Adding Global Burden of Disease age weights (but no discounting) led to lower estimates of 5.4, 7.2, 8.8, and 10.6 million CHD-related DALYs for the years 2000, 2010, 2020, and 2030, respectively. With age weights added, the projected proportions of total CHD DALYs attributable to the adult population <65 years old were 77% for 2000, 78% for 2010, 76% for 2020, and 73% for 2030. Discounting future DALYs at 3%, but using no age weights resulted in estimates of 6.1, 8.1, 10.1, and 12.6 million CHD DALYs for 2000, 2010, 2020, and 2030, respectively, and lower percentages of total CHD DALYs for the adult population <65 years old (67%, 68%, 67%, and 63%). Applying both a 3% discount to DALYs for future years and age weights led to the lowest CHD DALY estimates: 4.1, 5.5, 6.7, and 8.2 million for 2000, 2010, 2020, and 2030, respectively, and 74%, 75%, 73%, and 71% of total CHD DALYs attributed to the adult population <65 years old.

Discussion

It is well known that the population of China is growing and aging. Using the CHD Policy Model-China, which incorporated China-specific data, we projected an excess of at least 7.8 million CHD events and 3.4 million CHD deaths over 2020–2029 compared with 2000–2009, even when holding levels of CHD risk factors constant, based on forecasted population growth and aging of the Chinese population.

The independent effect of aging on increasing CHD deaths will be greatest after 2020. Despite the more pronounced increase in CHD deaths in the population ≥ 65 years old, our DALY estimates indicated that the greatest direct disease burden of CHD will remain in the population <65. The impact of non-fatal CHD in older Chinese people will have a particularly profound indirect effect on their working-age children: the population of China is overall aging, approximately 70% of older parents are financially dependent on their children in China,[56] and current population policies will lead to a diminishing younger population able to support aging parents.[57] As a result, the aged dependency ratio (persons >65 years old/persons 15–64 years old) is expected to more than double in China between 2000 and 2029,[1] while increasing numbers of persons >65 years old will be living with CHD and other chronic diseases. In terms of the burden of CHD in working persons and the increasing dependency ratio, our results replicate those of Leeder et al.'s analysis of the macroeconomic impact of cardiovascular disease in China in the years 2000, 2030, and 2040.[9]
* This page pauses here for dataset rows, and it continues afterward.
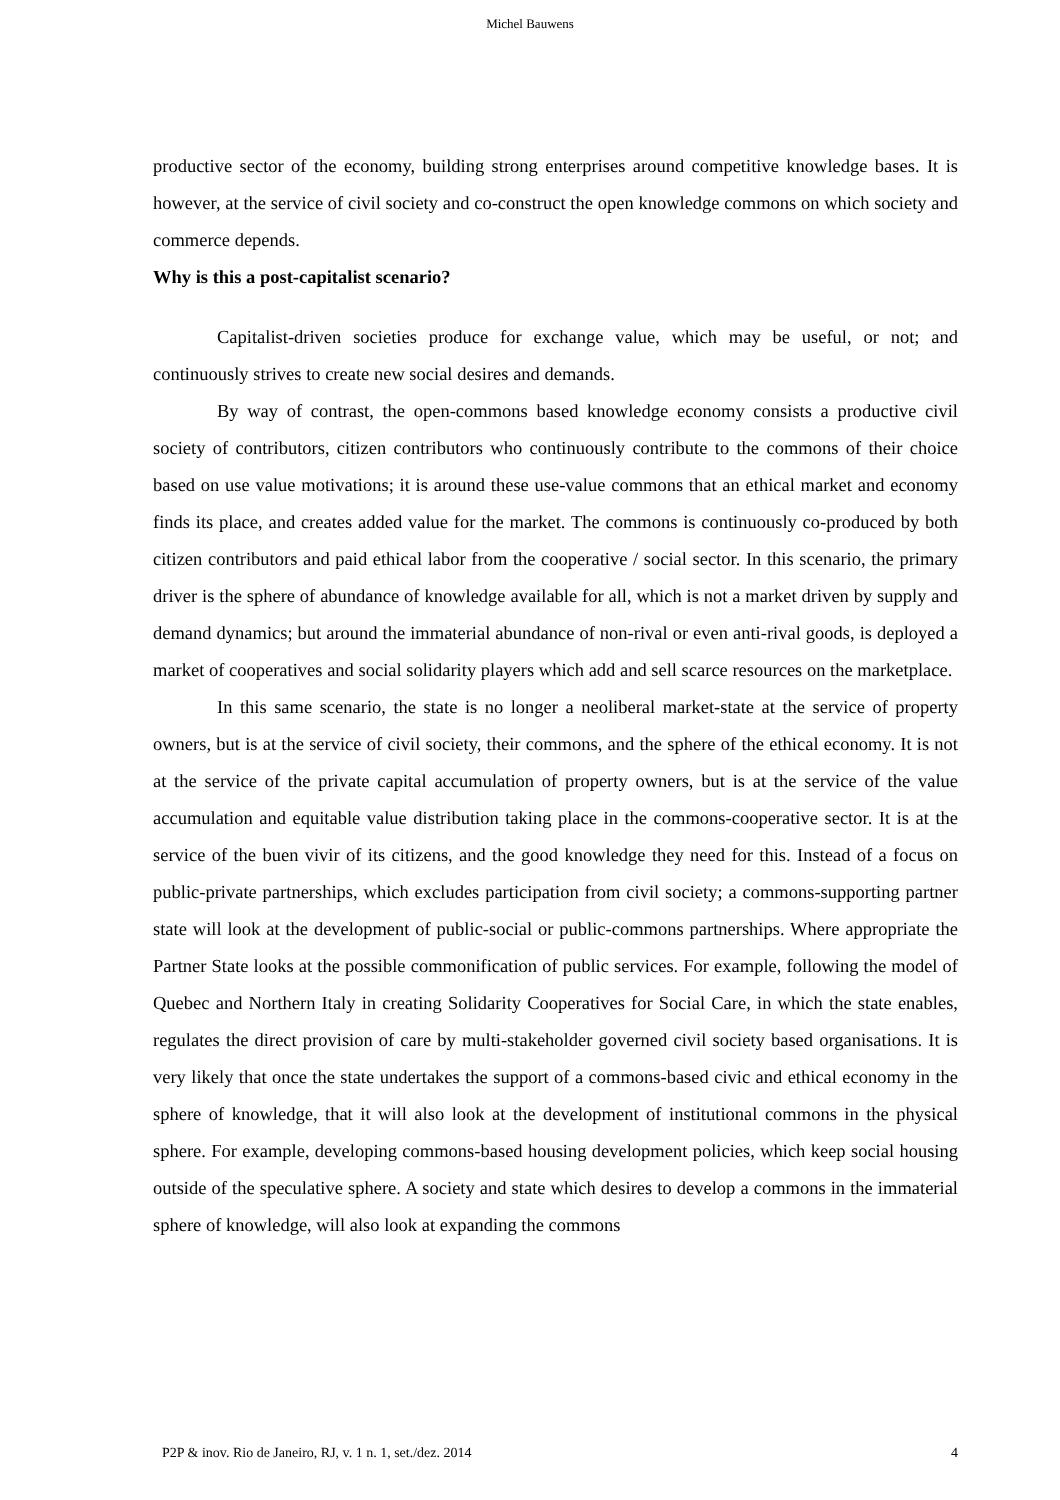Michel Bauwens
productive sector of the economy, building strong enterprises around competitive knowledge bases. It is however, at the service of civil society and co-construct the open knowledge commons on which society and commerce depends.
Why is this a post-capitalist scenario?
Capitalist-driven societies produce for exchange value, which may be useful, or not; and continuously strives to create new social desires and demands.
By way of contrast, the open-commons based knowledge economy consists a productive civil society of contributors, citizen contributors who continuously contribute to the commons of their choice based on use value motivations; it is around these use-value commons that an ethical market and economy finds its place, and creates added value for the market. The commons is continuously co-produced by both citizen contributors and paid ethical labor from the cooperative / social sector. In this scenario, the primary driver is the sphere of abundance of knowledge available for all, which is not a market driven by supply and demand dynamics; but around the immaterial abundance of non-rival or even anti-rival goods, is deployed a market of cooperatives and social solidarity players which add and sell scarce resources on the marketplace.
In this same scenario, the state is no longer a neoliberal market-state at the service of property owners, but is at the service of civil society, their commons, and the sphere of the ethical economy. It is not at the service of the private capital accumulation of property owners, but is at the service of the value accumulation and equitable value distribution taking place in the commons-cooperative sector. It is at the service of the buen vivir of its citizens, and the good knowledge they need for this. Instead of a focus on public-private partnerships, which excludes participation from civil society; a commons-supporting partner state will look at the development of public-social or public-commons partnerships. Where appropriate the Partner State looks at the possible commonification of public services. For example, following the model of Quebec and Northern Italy in creating Solidarity Cooperatives for Social Care, in which the state enables, regulates the direct provision of care by multi-stakeholder governed civil society based organisations. It is very likely that once the state undertakes the support of a commons-based civic and ethical economy in the sphere of knowledge, that it will also look at the development of institutional commons in the physical sphere. For example, developing commons-based housing development policies, which keep social housing outside of the speculative sphere. A society and state which desires to develop a commons in the immaterial sphere of knowledge, will also look at expanding the commons
P2P & inov. Rio de Janeiro, RJ, v. 1 n. 1, set./dez. 2014 4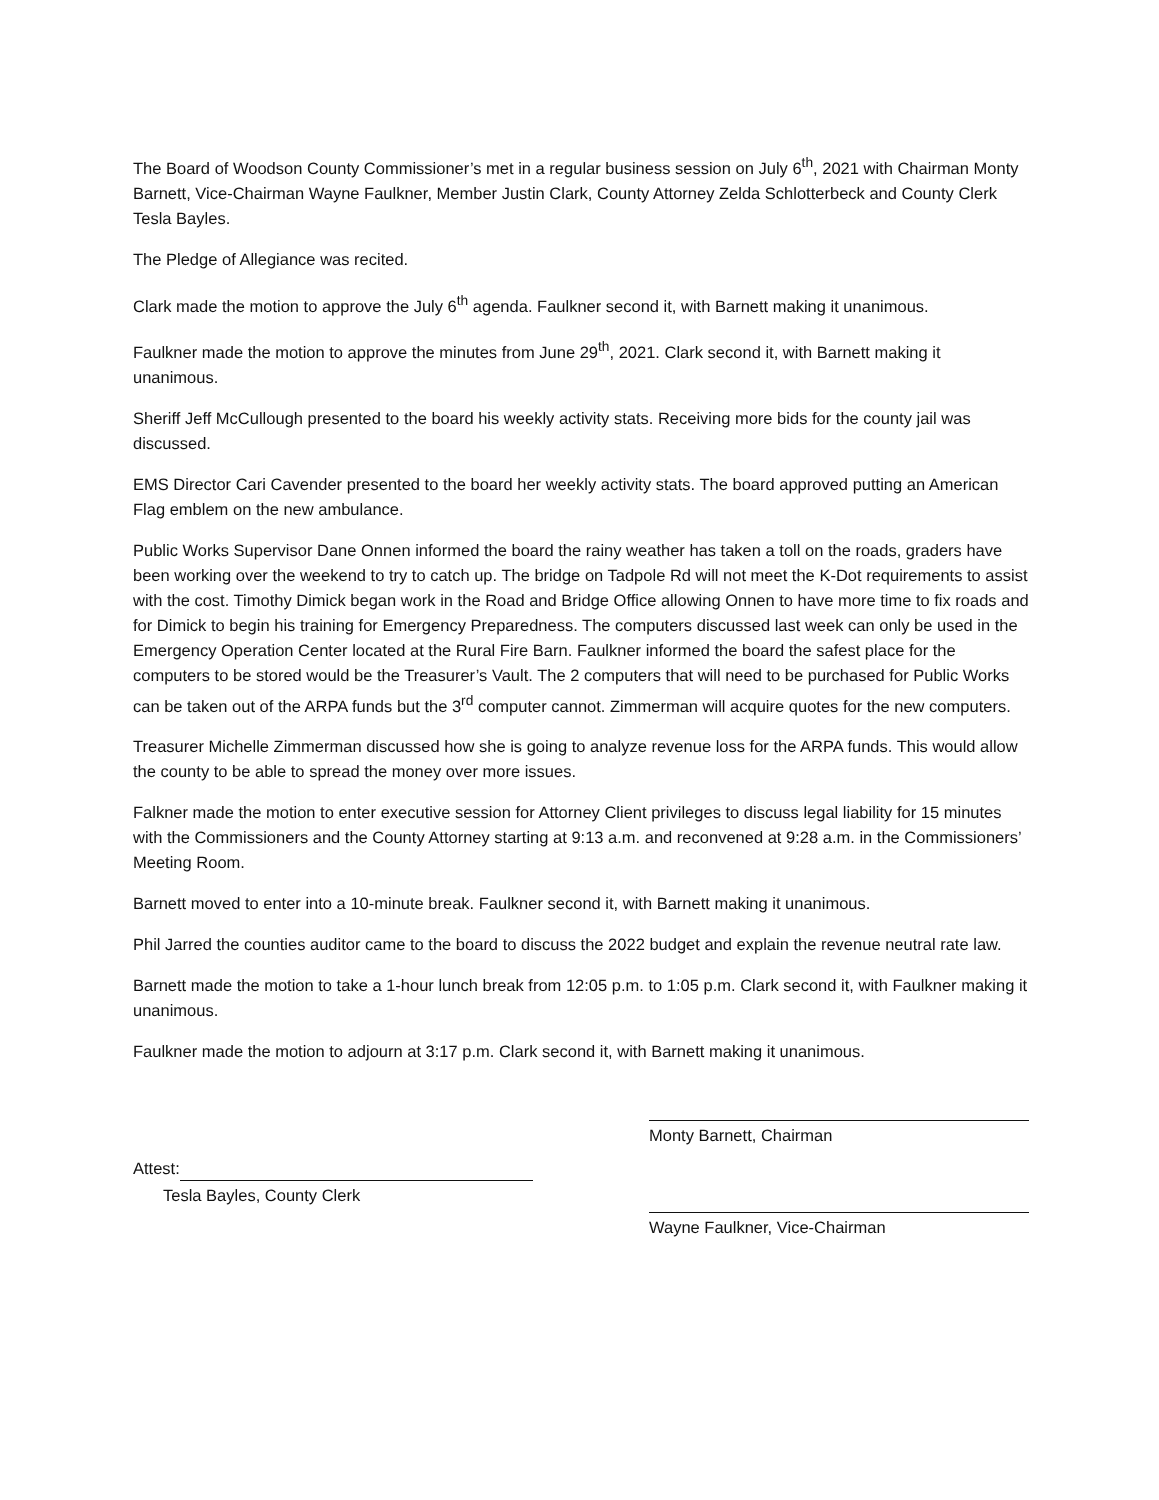The Board of Woodson County Commissioner’s met in a regular business session on July 6<sup>th</sup>, 2021 with Chairman Monty Barnett, Vice-Chairman Wayne Faulkner, Member Justin Clark, County Attorney Zelda Schlotterbeck and County Clerk Tesla Bayles.
The Pledge of Allegiance was recited.
Clark made the motion to approve the July 6<sup>th</sup> agenda. Faulkner second it, with Barnett making it unanimous.
Faulkner made the motion to approve the minutes from June 29<sup>th</sup>, 2021. Clark second it, with Barnett making it unanimous.
Sheriff Jeff McCullough presented to the board his weekly activity stats. Receiving more bids for the county jail was discussed.
EMS Director Cari Cavender presented to the board her weekly activity stats. The board approved putting an American Flag emblem on the new ambulance.
Public Works Supervisor Dane Onnen informed the board the rainy weather has taken a toll on the roads, graders have been working over the weekend to try to catch up. The bridge on Tadpole Rd will not meet the K-Dot requirements to assist with the cost. Timothy Dimick began work in the Road and Bridge Office allowing Onnen to have more time to fix roads and for Dimick to begin his training for Emergency Preparedness. The computers discussed last week can only be used in the Emergency Operation Center located at the Rural Fire Barn. Faulkner informed the board the safest place for the computers to be stored would be the Treasurer’s Vault. The 2 computers that will need to be purchased for Public Works can be taken out of the ARPA funds but the 3<sup>rd</sup> computer cannot. Zimmerman will acquire quotes for the new computers.
Treasurer Michelle Zimmerman discussed how she is going to analyze revenue loss for the ARPA funds. This would allow the county to be able to spread the money over more issues.
Falkner made the motion to enter executive session for Attorney Client privileges to discuss legal liability for 15 minutes with the Commissioners and the County Attorney starting at 9:13 a.m. and reconvened at 9:28 a.m. in the Commissioners’ Meeting Room.
Barnett moved to enter into a 10-minute break. Faulkner second it, with Barnett making it unanimous.
Phil Jarred the counties auditor came to the board to discuss the 2022 budget and explain the revenue neutral rate law.
Barnett made the motion to take a 1-hour lunch break from 12:05 p.m. to 1:05 p.m. Clark second it, with Faulkner making it unanimous.
Faulkner made the motion to adjourn at 3:17 p.m. Clark second it, with Barnett making it unanimous.
Attest:
Tesla Bayles, County Clerk
Monty Barnett, Chairman
Wayne Faulkner, Vice-Chairman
Ongoing cohort studies in China have demonstrated worsening trends in CHD risk factors, such as dyslipidemia, hypertension, obesity, and diabetes.[26,46,53,55,58-61] Smoking prevalence in Chinese men remains high at approximately 60%.[52] Although risk factor levels may continue to increase in a rapidly developing and urbanizing China, we held risk factors at their 2000 levels for the present analysis. We therefore may have underestimated the potential magnitude of the epidemic of CHD in China. On the other hand, if the decline in CHD case-fatality rates observed in the Beijing Sino-MONICA Study population from 1983–2004 is generalizeable to all of China, this might lead to overestimation of future CHD mortality, depending on the magnitude of increase in CHD incidence and decline in CHD case-fatality rate. A future trend in declining CHD case-fatality was not modeled in the primary analysis, but a sensitivity analysis assuming the lower CHD case-fatality rates observed recently in Beijing 1999–2004 predicted almost four million fewer CHD deaths over 2000–2029, but a 12% increase in CHD prevalence. Declines in case-fatality rates may continue due to increased uptake of CHD treatments,[11,62] or to more widespread diagnosis of less severe CHD cases. Recent declines in CHD case-fatality in China suggest that the trend toward declining CHD mortality and increased CHD prevalence documented in the U.S.[16,63,64] and other developed nations in recent decades may eventually occur in China.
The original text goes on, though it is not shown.